Irkçılık Cahiliye Çağrısıdır
Yüce Allah, Kur'an-ı Kerim'de şöyle buyurur:
"Ey insanlar! Sizi bir erkekle bir dişiden yarattık ve birbirinizle tanışmanız için sizi soylara ve kabilelere ayırdık. Allah katında en üstününüz en çok takva sahibi olanınızdır. Allah bilendir, (her şeyden) haberdar olandır." (Hucurat, 49/13)
Cenabı Allah (cc) Adem ve Havva'dan çoğalan insanları yeryüzünde muhtelif renk, dil ve kavimlere ayırmıştır.
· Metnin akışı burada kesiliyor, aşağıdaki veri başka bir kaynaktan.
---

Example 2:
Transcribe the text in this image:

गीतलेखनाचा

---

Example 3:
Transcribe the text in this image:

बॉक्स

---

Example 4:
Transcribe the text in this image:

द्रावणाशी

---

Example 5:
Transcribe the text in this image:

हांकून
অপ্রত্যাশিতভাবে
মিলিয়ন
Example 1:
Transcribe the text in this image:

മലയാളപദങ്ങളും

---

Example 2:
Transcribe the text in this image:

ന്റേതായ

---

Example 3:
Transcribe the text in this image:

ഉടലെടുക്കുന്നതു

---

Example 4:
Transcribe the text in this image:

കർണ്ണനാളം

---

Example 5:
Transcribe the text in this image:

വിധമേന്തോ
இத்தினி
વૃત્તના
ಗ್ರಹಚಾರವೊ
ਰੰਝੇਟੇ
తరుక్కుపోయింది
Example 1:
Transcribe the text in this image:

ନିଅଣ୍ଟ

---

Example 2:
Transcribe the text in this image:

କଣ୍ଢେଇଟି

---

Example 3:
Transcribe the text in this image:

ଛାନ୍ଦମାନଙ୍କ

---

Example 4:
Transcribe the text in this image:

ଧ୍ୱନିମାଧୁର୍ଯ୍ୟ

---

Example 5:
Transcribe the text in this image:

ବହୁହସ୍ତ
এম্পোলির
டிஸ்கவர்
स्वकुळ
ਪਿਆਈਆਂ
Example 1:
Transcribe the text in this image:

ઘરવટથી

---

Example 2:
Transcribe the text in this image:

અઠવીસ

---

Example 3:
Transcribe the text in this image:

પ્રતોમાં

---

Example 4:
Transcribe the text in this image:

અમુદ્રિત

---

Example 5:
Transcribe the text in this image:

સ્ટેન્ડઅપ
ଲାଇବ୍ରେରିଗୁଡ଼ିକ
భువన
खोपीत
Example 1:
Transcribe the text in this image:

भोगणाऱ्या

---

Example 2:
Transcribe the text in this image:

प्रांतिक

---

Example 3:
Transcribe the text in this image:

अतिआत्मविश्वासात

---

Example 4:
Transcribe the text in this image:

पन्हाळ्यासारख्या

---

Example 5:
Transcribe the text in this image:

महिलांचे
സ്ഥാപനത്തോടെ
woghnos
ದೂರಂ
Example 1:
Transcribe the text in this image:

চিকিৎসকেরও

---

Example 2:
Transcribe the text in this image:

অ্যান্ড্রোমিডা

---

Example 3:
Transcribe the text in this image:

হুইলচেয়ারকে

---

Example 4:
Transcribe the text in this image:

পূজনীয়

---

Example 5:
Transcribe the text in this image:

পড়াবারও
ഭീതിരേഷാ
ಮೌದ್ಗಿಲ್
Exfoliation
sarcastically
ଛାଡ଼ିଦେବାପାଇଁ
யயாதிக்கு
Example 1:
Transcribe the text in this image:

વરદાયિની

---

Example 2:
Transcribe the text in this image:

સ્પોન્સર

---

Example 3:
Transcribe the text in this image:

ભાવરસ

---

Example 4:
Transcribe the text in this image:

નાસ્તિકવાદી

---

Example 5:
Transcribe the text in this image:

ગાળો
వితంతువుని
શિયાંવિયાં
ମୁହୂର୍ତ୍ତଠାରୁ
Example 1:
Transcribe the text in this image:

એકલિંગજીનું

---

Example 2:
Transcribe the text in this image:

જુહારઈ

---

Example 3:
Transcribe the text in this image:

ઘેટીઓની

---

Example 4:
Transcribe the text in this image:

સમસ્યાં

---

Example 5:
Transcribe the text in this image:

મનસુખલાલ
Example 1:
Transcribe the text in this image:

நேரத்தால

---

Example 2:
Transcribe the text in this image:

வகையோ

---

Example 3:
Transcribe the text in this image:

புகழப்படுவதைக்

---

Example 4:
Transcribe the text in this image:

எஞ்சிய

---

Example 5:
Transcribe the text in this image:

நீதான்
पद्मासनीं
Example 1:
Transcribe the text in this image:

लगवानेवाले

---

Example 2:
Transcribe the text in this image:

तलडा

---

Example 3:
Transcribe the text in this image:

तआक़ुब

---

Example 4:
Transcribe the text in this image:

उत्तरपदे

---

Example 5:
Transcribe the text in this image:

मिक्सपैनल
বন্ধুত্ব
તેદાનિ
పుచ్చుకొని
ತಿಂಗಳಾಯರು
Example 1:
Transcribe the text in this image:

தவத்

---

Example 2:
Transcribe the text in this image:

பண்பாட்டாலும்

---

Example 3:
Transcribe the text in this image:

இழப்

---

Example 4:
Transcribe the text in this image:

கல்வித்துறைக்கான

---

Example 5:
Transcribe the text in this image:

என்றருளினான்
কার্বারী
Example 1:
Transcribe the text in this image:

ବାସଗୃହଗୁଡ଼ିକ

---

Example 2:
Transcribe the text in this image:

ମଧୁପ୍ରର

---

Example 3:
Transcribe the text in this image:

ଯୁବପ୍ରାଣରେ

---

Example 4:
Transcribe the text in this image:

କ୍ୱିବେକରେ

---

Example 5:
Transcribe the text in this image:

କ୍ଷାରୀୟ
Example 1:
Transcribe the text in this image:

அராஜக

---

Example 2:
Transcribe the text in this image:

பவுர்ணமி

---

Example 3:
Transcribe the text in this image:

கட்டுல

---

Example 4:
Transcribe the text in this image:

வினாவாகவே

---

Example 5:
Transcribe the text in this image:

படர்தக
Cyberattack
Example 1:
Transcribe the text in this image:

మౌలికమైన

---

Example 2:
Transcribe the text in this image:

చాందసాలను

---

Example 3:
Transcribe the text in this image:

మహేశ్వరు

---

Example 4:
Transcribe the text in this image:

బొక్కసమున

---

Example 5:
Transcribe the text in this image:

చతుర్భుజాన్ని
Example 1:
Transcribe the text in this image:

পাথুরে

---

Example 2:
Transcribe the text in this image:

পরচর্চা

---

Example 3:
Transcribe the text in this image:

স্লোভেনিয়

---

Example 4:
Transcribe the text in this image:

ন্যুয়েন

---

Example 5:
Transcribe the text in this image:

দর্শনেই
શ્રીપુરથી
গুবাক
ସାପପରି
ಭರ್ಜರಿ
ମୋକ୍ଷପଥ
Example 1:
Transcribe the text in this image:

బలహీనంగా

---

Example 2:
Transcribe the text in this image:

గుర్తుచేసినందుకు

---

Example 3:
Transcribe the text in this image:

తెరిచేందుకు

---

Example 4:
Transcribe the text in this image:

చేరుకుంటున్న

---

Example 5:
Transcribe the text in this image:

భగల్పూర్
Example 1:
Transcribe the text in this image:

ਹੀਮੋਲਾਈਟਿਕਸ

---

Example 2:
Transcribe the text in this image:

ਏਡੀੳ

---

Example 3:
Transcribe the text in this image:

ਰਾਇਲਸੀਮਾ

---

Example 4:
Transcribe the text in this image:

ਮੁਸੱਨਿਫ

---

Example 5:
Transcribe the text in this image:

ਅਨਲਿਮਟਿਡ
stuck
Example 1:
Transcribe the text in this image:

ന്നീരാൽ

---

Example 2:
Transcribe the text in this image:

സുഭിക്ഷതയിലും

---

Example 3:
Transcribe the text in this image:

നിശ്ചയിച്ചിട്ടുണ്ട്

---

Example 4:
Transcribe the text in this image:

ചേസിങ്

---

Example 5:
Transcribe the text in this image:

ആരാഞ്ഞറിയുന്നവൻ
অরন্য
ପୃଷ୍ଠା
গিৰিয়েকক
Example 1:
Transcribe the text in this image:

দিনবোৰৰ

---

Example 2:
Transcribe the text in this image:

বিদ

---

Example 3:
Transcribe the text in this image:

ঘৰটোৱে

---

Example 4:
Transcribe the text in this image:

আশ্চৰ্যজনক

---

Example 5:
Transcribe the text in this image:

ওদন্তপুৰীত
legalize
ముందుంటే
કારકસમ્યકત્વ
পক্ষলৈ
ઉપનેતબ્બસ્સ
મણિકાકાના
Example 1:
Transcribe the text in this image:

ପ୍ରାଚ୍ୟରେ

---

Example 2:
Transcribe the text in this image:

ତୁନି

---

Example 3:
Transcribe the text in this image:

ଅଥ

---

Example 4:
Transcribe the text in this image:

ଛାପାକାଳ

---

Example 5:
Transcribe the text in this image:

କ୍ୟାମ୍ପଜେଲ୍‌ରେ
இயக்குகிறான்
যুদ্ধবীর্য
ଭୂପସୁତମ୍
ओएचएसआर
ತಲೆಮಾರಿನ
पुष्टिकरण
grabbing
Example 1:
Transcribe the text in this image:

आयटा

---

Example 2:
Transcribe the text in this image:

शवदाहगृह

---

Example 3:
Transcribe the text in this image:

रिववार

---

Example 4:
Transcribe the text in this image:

Bazıları siyah, bazıları beyaz tenli oldukları gibi Türk, Kürt, Arap, Farisi ve bunlara benzer muhtelif kavimlere ayrılmışlardır. İnsanların bu şekilde yaratılmaları, Cenabı Allah (cc)'ın varlığına, birliğine ve gücüne delalet eden ayetlerdendir. Nitekim bir ayet-i kerimesinde de şöyle buyurur: "Göklerin ve yerin yaratılışı, dillerinizin ve renklerinizin farklılığı da O'nun ayetlerindendir. Şüphesiz bunda bilenler için ibretler vardır." (Rum, 30/22)
Değişik kavimlerin ve kabilelerin varlığı ihtilafa düşüp birbirlerine üstünlük taslamaları için olmadığı gibi birinin diğerini hor görüp köleleştirmesi için de değildir.
Batı'nın Irk Ayrımı Politikasının Temelinde Sömürgecilik Var
Batı'nın ırkçı anlayışının ve ırk ayrımı politikasının temelinde sömürgecilik ve sömürgeleştirilen ülkelerden Batı'ya köle olarak kullanılmak üzere götürülen insanların soylarının da köle ve hizmetçi olarak kullanılması amacına dayalı stratejisi var.
Sömürgeciliğin başlaması ile birlikte Avrupalılar, sömürgeleştirdikleri ülkelerden taşıdıkları materyalleri kullanarak ekonomik güçlerini artırmaya başladılar. Bu arada teknik alandaki yeni buluşlar da ekonomik gücün artmasına önemli katkı sağlıyordu. Bu ekonomik büyüme özellikle Amerika kıtasının keşfi büyük bir iş gücü ihtiyacı ortaya çıkardı. İşte ihtiyaçlarını karşılama konusunda herhangi bir ahlaki ve insani ölçü tanımayan Avrupalılar gelişen ekonomilerinin ortaya çıkardığı iş gücü ihtiyaçlarını karşılamak için de köle ticaretine ağırlık verdiler.
Batılılar Afrikalı siyah insanları köle olarak toplayıp götürdükten sonra onların üzerinde kalıcı bir üstünlük kurabilmek ve onların soylarından gelen insanları da köle ve hizmetçi olarak kullanabilmek için bir ırk ayrımı politikası ortaya çıkardılar. ABD'de beyazların siyahlara üstünlüğünü resmen tasdik eden ve siyahların beyazların yararlandığı bazı hizmetlerden yararlanmalarını yasaklayan kanunlar 1960'lı yıllarda kaldırıldı.